William Daniels’s artistic process involves making a sculptural model out of aluminum foil or cardboard, photographing this model, and then meticulously reproducing it as an oil on board painting. The final painting is several steps removed from its source, but the imagery is still recognizable, therefore his work often occupies a space between abstraction and figuration.
In his a recent body of work exhibited at Luhring Augustine in 2013, Daniels explored the composition of an arch, a structure with practical applications as well as myriad allegorical and romantic associations. Embodying grace and lightness, arches symbolize triumph, transition, and spiritual ascension. Daniels began exploring the arch as a subject in 2011, at first on the small-scale characteristic of his earlier paintings. As his interest in the form developed, he began creating larger works in which he employs the arch as a repetitive motif, both within individual paintings and throughout his new body of work.

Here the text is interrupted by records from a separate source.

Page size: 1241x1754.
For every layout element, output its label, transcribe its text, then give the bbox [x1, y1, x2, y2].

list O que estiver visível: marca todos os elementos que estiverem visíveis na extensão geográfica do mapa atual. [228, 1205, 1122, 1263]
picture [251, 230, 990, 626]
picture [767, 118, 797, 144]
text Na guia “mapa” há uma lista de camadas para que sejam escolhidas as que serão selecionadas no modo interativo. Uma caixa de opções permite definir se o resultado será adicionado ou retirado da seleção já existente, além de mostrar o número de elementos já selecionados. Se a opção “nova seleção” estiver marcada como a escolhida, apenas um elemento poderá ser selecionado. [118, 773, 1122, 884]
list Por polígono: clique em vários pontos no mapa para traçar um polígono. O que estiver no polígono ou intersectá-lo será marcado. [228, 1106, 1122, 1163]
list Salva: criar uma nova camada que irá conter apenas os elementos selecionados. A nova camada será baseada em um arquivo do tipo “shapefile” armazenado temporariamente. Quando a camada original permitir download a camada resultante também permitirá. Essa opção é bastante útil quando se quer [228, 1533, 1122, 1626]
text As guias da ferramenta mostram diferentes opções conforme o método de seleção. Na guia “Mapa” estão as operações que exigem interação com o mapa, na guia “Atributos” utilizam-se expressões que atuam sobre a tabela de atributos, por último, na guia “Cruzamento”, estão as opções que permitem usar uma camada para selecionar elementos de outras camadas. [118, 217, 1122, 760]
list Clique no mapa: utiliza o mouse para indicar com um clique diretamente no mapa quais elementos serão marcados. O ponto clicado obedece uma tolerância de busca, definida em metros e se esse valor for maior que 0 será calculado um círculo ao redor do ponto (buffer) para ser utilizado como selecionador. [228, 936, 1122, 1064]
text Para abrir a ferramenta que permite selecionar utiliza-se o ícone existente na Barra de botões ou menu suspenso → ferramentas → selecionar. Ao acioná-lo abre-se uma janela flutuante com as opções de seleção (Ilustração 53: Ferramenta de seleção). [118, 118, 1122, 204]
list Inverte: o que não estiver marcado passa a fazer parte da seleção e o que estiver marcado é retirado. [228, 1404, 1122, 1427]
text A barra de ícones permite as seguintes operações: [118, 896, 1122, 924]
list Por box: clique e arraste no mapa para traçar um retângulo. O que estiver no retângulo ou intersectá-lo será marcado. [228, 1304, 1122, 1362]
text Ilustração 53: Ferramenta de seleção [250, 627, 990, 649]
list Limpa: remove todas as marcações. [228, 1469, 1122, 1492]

William Daniels was born in Brighton in 1976 and currently lives and works in London. He received his bachelor’s degree from Edinburgh College of Art and his master’s degree from Royal College of Art in London. Daniels’s recent exhibitions include I Cheer a Dead Man’s Sweetheart at The De La Warr Pavilion, Bexhill on Sea, United Kingdom, Inevitable Figuration at the Centro per l’Arte Contemporanea Pecci di Prato, Florence, Italy, Durchsichtige Dinge (Transparent Things) at the Kunstverein Freiburg, Germany, Mimesi Permanente, and Fondazione Torino Musei, Torino, and Newspeak: British Art Now at The Saatchi Gallery, London and The State Hermitage Museum, St. Petersburg.